The function of urine retention is restored more quickly than erectile. About half of the patients immediately after the operation retain urine, the rest of the recovery occurs within a year. The duration and severity of urinary incontinence depends on the patient's age. 95% of patients under 50 years old are almost immediately able to retain urine, and 85% of patients over the age of 75 suffer from incontinence of varying degrees. With total incontinence, the establishment of an artificial sphincter is shown. Erectile dysfunction (impotence) previously occurred in almost all patients. In the early stages of the operation, it is possible to perform an operation to preserve the cavernous nerves, but it contributes to an increased risk of local recurrence and is not recommended for low-grade tumors, invasion of the apex of the prostate gland and for palpable tumors. Good results are also due to unilateral preservation of the cavernous nerve. To reduce the risk of impotence, injections of alprostadil into the cavernous bodies help in the early postoperative period.

trusted-source[8], [9], [10], [11], [12], [13], [14], [15],

Clinical recommendations for the implementation of radical prostatectomy

Indications: 

  • stage T 1b 2Nx-0, M0 with an expected lifespan of more than 10 years; 
  • tumors T 1a at very high (more than 15 years) expected life expectancy; 
  • tumor T 3a with Gleason index more than 8 and PSA level more than 20 ng / ml.

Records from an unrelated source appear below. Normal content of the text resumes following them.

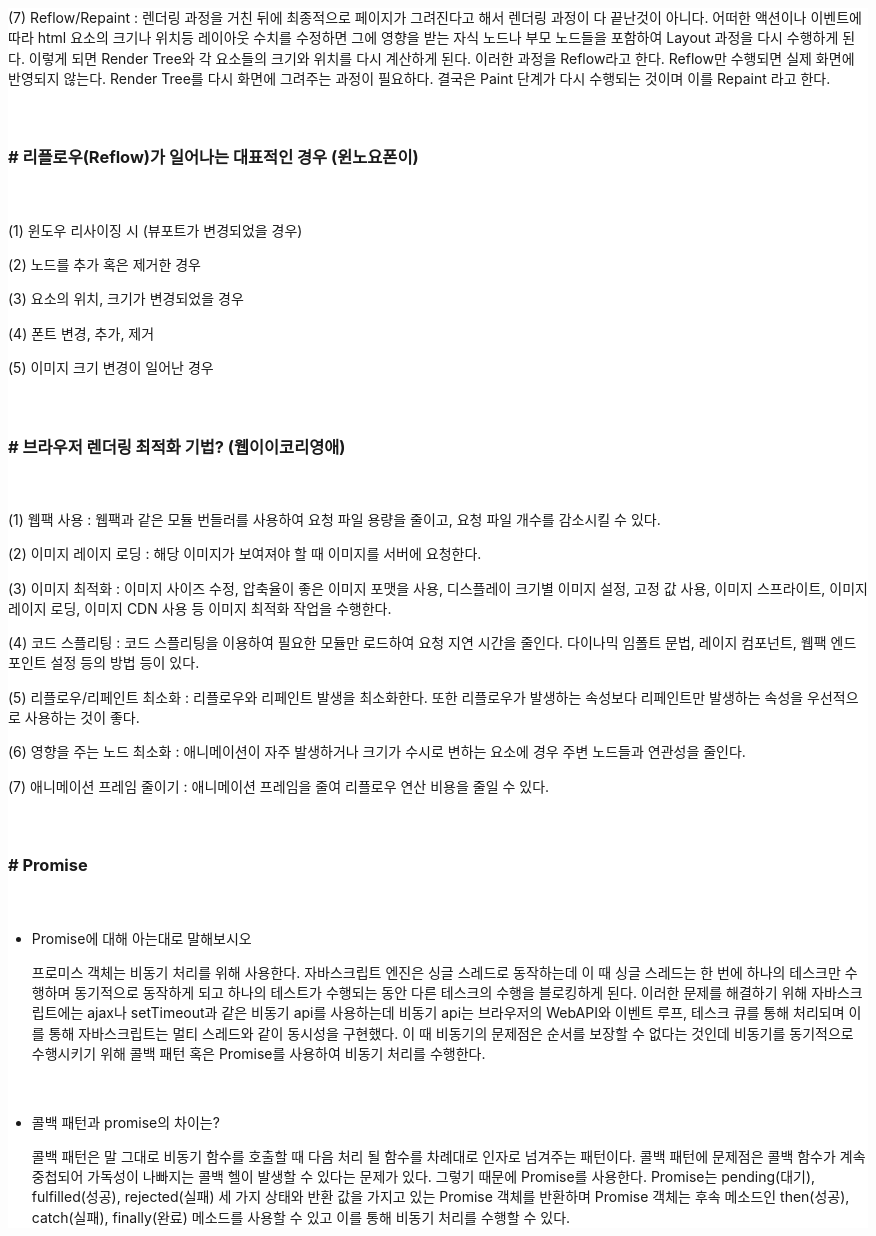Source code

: (7) Reflow/Repaint : 렌더링 과정을 거친 뒤에 최종적으로 페이지가 그려진다고 해서 렌더링 과정이 다 끝난것이 아니다. 어떠한 액션이나 이벤트에 따라 html 요소의 크기나 위치등 레이아웃 수치를 수정하면 그에 영향을 받는 자식 노드나 부모 노드들을 포함하여 Layout 과정을 다시 수행하게 된다. 이렇게 되면 Render Tree와 각 요소들의 크기와 위치를 다시 계산하게 된다. 이러한 과정을 Reflow라고 한다. Reflow만 수행되면 실제 화면에 반영되지 않는다. Render Tree를 다시 화면에 그려주는 과정이 필요하다. 결국은 Paint 단계가 다시 수행되는 것이며 이를 Repaint 라고 한다.

<br>

### # 리플로우(Reflow)가 일어나는 대표적인 경우 (윈노요폰이)

<br>

(1) 윈도우 리사이징 시 (뷰포트가 변경되었을 경우)

(2) 노드를 추가 혹은 제거한 경우

(3) 요소의 위치, 크기가 변경되었을 경우

(4) 폰트 변경, 추가, 제거

(5) 이미지 크기 변경이 일어난 경우

<br>

### # **브라우저 렌더링 최적화 기법?** (웹이이코리영애)

<br>

(1) 웹팩 사용 : 웹팩과 같은 모듈 번들러를 사용하여 요청 파일 용량을 줄이고, 요청 파일 개수를 감소시킬 수 있다.

(2) 이미지 레이지 로딩 : 해당 이미지가 보여져야 할 때 이미지를 서버에 요청한다.

(3) 이미지 최적화 : 이미지 사이즈 수정, 압축율이 좋은 이미지 포맷을 사용, 디스플레이 크기별 이미지 설정, 고정 값 사용, 이미지 스프라이트, 이미지 레이지 로딩, 이미지 CDN 사용 등 이미지 최적화 작업을 수행한다.

(4) 코드 스플리팅 : 코드 스플리팅을 이용하여 필요한 모듈만 로드하여 요청 지연 시간을 줄인다. 다이나믹 임폴트 문법, 레이지 컴포넌트, 웹팩 엔드 포인트 설정 등의 방법 등이 있다.

(5) 리플로우/리페인트 최소화 : 리플로우와 리페인트 발생을 최소화한다. 또한 리플로우가 발생하는 속성보다 리페인트만 발생하는 속성을 우선적으로 사용하는 것이 좋다.

(6) 영향을 주는 노드 최소화 : 애니메이션이 자주 발생하거나 크기가 수시로 변하는 요소에 경우 주변 노드들과 연관성을 줄인다.

(7) 애니메이션 프레임 줄이기 : 애니메이션 프레임을 줄여 리플로우 연산 비용을 줄일 수 있다.

<br>

### # **Promise**

<br>

- Promise에 대해 아는대로 말해보시오

  프로미스 객체는 비동기 처리를 위해 사용한다. 자바스크립트 엔진은 싱글 스레드로 동작하는데 이 때 싱글 스레드는 한 번에 하나의 테스크만 수행하며 동기적으로 동작하게 되고 하나의 테스트가 수행되는 동안 다른 테스크의 수행을 블로킹하게 된다. 이러한 문제를 해결하기 위해 자바스크립트에는 ajax나 setTimeout과 같은 비동기 api를 사용하는데 비동기 api는 브라우저의 WebAPI와 이벤트 루프, 테스크 큐를 통해 처리되며 이를 통해 자바스크립트는 멀티 스레드와 같이 동시성을 구현했다. 이 때 비동기의 문제점은 순서를 보장할 수 없다는 것인데 비동기를 동기적으로 수행시키기 위해 콜백 패턴 혹은 Promise를 사용하여 비동기 처리를 수행한다.

<br>

- 콜백 패턴과 promise의 차이는?

  콜백 패턴은 말 그대로 비동기 함수를 호출할 때 다음 처리 될 함수를 차례대로 인자로 넘겨주는 패턴이다. 콜백 패턴에 문제점은 콜백 함수가 계속 중첩되어 가독성이 나빠지는 콜백 헬이 발생할 수 있다는 문제가 있다. 그렇기 때문에 Promise를 사용한다. Promise는 pending(대기), fulfilled(성공), rejected(실패) 세 가지 상태와 반환 값을 가지고 있는 Promise 객체를 반환하며 Promise 객체는 후속 메소드인 then(성공), catch(실패), finally(완료) 메소드를 사용할 수 있고 이를 통해 비동기 처리를 수행할 수 있다.
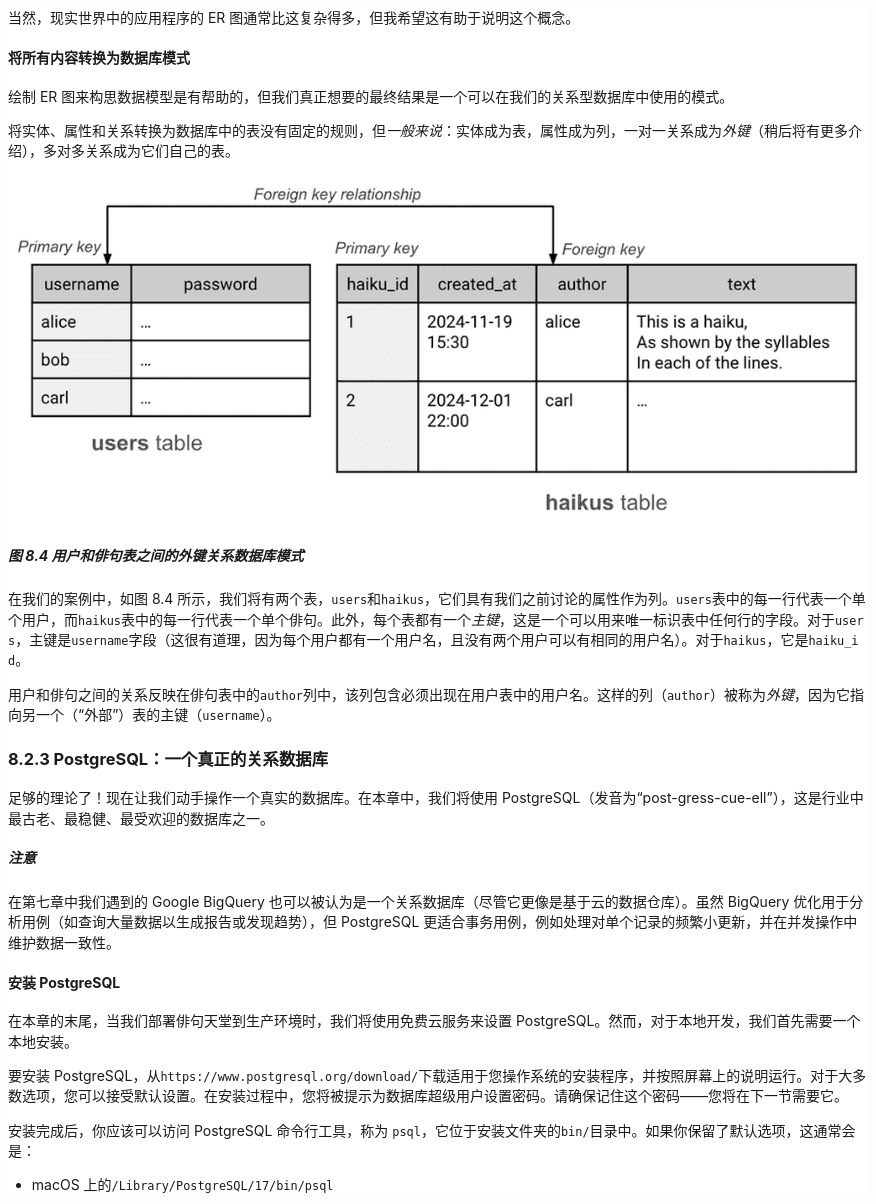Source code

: 当然，现实世界中的应用程序的 ER 图通常比这复杂得多，但我希望这有助于说明这个概念。

#### 将所有内容转换为数据库模式

绘制 ER 图来构思数据模型是有帮助的，但我们真正想要的最终结果是一个可以在我们的关系型数据库中使用的模式。

将实体、属性和关系转换为数据库中的表没有固定的规则，但*一般来说*：实体成为表，属性成为列，一对一关系成为*外键*（稍后将有更多介绍），多对多关系成为它们自己的表。

![image](img/ch08__image004.png)

##### 图 8.4 用户和俳句表之间的外键关系数据库模式

在我们的案例中，如图 8.4 所示，我们将有两个表，`users`和`haikus`，它们具有我们之前讨论的属性作为列。`users`表中的每一行代表一个单个用户，而`haikus`表中的每一行代表一个单个俳句。此外，每个表都有一个*主键*，这是一个可以用来唯一标识表中任何行的字段。对于`users`，主键是`username`字段（这很有道理，因为每个用户都有一个用户名，且没有两个用户可以有相同的用户名）。对于`haikus`，它是`haiku_id`。

用户和俳句之间的关系反映在俳句表中的`author`列中，该列包含必须出现在用户表中的用户名。这样的列（`author`）被称为*外键*，因为它指向另一个（“外部”）表的主键（`username`）。

### 8.2.3 PostgreSQL：一个真正的关系数据库

足够的理论了！现在让我们动手操作一个真实的数据库。在本章中，我们将使用 PostgreSQL（发音为“post-gress-cue-ell”），这是行业中最古老、最稳健、最受欢迎的数据库之一。

##### 注意

在第七章中我们遇到的 Google BigQuery 也可以被认为是一个关系数据库（尽管它更像是基于云的数据仓库）。虽然 BigQuery 优化用于分析用例（如查询大量数据以生成报告或发现趋势），但 PostgreSQL 更适合事务用例，例如处理对单个记录的频繁小更新，并在并发操作中维护数据一致性。

#### 安装 PostgreSQL

在本章的末尾，当我们部署俳句天堂到生产环境时，我们将使用免费云服务来设置 PostgreSQL。然而，对于本地开发，我们首先需要一个本地安装。

要安装 PostgreSQL，从`https://www.postgresql.org/download/`下载适用于您操作系统的安装程序，并按照屏幕上的说明运行。对于大多数选项，您可以接受默认设置。在安装过程中，您将被提示为数据库超级用户设置密码。请确保记住这个密码——您将在下一节需要它。

安装完成后，你应该可以访问 PostgreSQL 命令行工具，称为 `psql`，它位于安装文件夹的`bin/`目录中。如果你保留了默认选项，这通常会是：

+   macOS 上的`/Library/PostgreSQL/17/bin/psql`
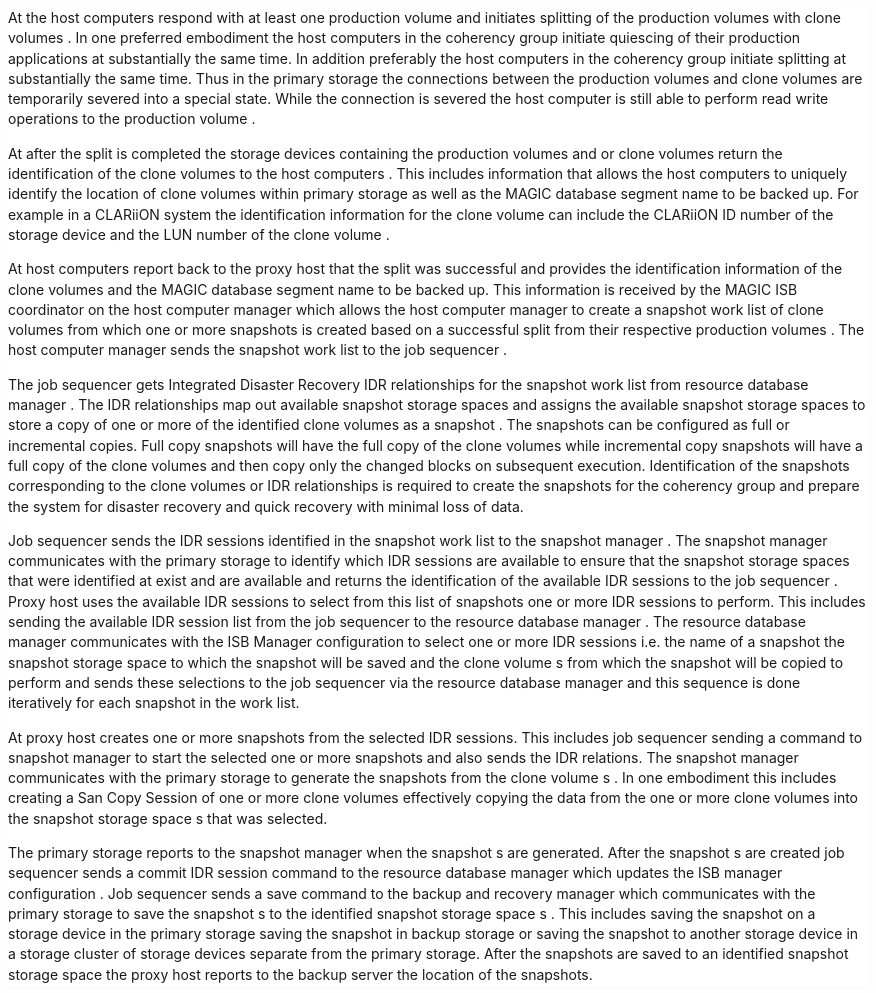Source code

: At the host computers respond with at least one production volume and initiates splitting of the production volumes with clone volumes . In one preferred embodiment the host computers in the coherency group initiate quiescing of their production applications at substantially the same time. In addition preferably the host computers in the coherency group initiate splitting at substantially the same time. Thus in the primary storage the connections between the production volumes and clone volumes are temporarily severed into a special state. While the connection is severed the host computer is still able to perform read write operations to the production volume .

At after the split is completed the storage devices containing the production volumes and or clone volumes return the identification of the clone volumes to the host computers . This includes information that allows the host computers to uniquely identify the location of clone volumes within primary storage as well as the MAGIC database segment name to be backed up. For example in a CLARiiON system the identification information for the clone volume can include the CLARiiON ID number of the storage device and the LUN number of the clone volume .

At host computers report back to the proxy host that the split was successful and provides the identification information of the clone volumes and the MAGIC database segment name to be backed up. This information is received by the MAGIC ISB coordinator on the host computer manager which allows the host computer manager to create a snapshot work list of clone volumes from which one or more snapshots is created based on a successful split from their respective production volumes . The host computer manager sends the snapshot work list to the job sequencer .

The job sequencer gets Integrated Disaster Recovery IDR relationships for the snapshot work list from resource database manager . The IDR relationships map out available snapshot storage spaces and assigns the available snapshot storage spaces to store a copy of one or more of the identified clone volumes as a snapshot . The snapshots can be configured as full or incremental copies. Full copy snapshots will have the full copy of the clone volumes while incremental copy snapshots will have a full copy of the clone volumes and then copy only the changed blocks on subsequent execution. Identification of the snapshots corresponding to the clone volumes or IDR relationships is required to create the snapshots for the coherency group and prepare the system for disaster recovery and quick recovery with minimal loss of data.

Job sequencer sends the IDR sessions identified in the snapshot work list to the snapshot manager . The snapshot manager communicates with the primary storage to identify which IDR sessions are available to ensure that the snapshot storage spaces that were identified at exist and are available and returns the identification of the available IDR sessions to the job sequencer . Proxy host uses the available IDR sessions to select from this list of snapshots one or more IDR sessions to perform. This includes sending the available IDR session list from the job sequencer to the resource database manager . The resource database manager communicates with the ISB Manager configuration to select one or more IDR sessions i.e. the name of a snapshot the snapshot storage space to which the snapshot will be saved and the clone volume s from which the snapshot will be copied to perform and sends these selections to the job sequencer via the resource database manager and this sequence is done iteratively for each snapshot in the work list.

At proxy host creates one or more snapshots from the selected IDR sessions. This includes job sequencer sending a command to snapshot manager to start the selected one or more snapshots and also sends the IDR relations. The snapshot manager communicates with the primary storage to generate the snapshots from the clone volume s . In one embodiment this includes creating a San Copy Session of one or more clone volumes effectively copying the data from the one or more clone volumes into the snapshot storage space s that was selected.

The primary storage reports to the snapshot manager when the snapshot s are generated. After the snapshot s are created job sequencer sends a commit IDR session command to the resource database manager which updates the ISB manager configuration . Job sequencer sends a save command to the backup and recovery manager which communicates with the primary storage to save the snapshot s to the identified snapshot storage space s . This includes saving the snapshot on a storage device in the primary storage saving the snapshot in backup storage or saving the snapshot to another storage device in a storage cluster of storage devices separate from the primary storage. After the snapshots are saved to an identified snapshot storage space the proxy host reports to the backup server the location of the snapshots.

In stage T 1-2, the appointment of a 3-month course of neoadjuvant therapy is not recommended.

Preservation of cavernous nerves is possible only at low oncological risk (T 1c, Gleason index less than 7, PSA level less than 10 ng / ml).

In stage T 2a, it is possible to perform a prostatectomy with unilateral preservation of the cavernous nerve.

Expediency of radical prostatectomy with a high risk of distant metastasis | with metastasis in the lymph nodes, as well as in combination with long-term hormone therapy and adjuvant radiation therapy has not been studied enough.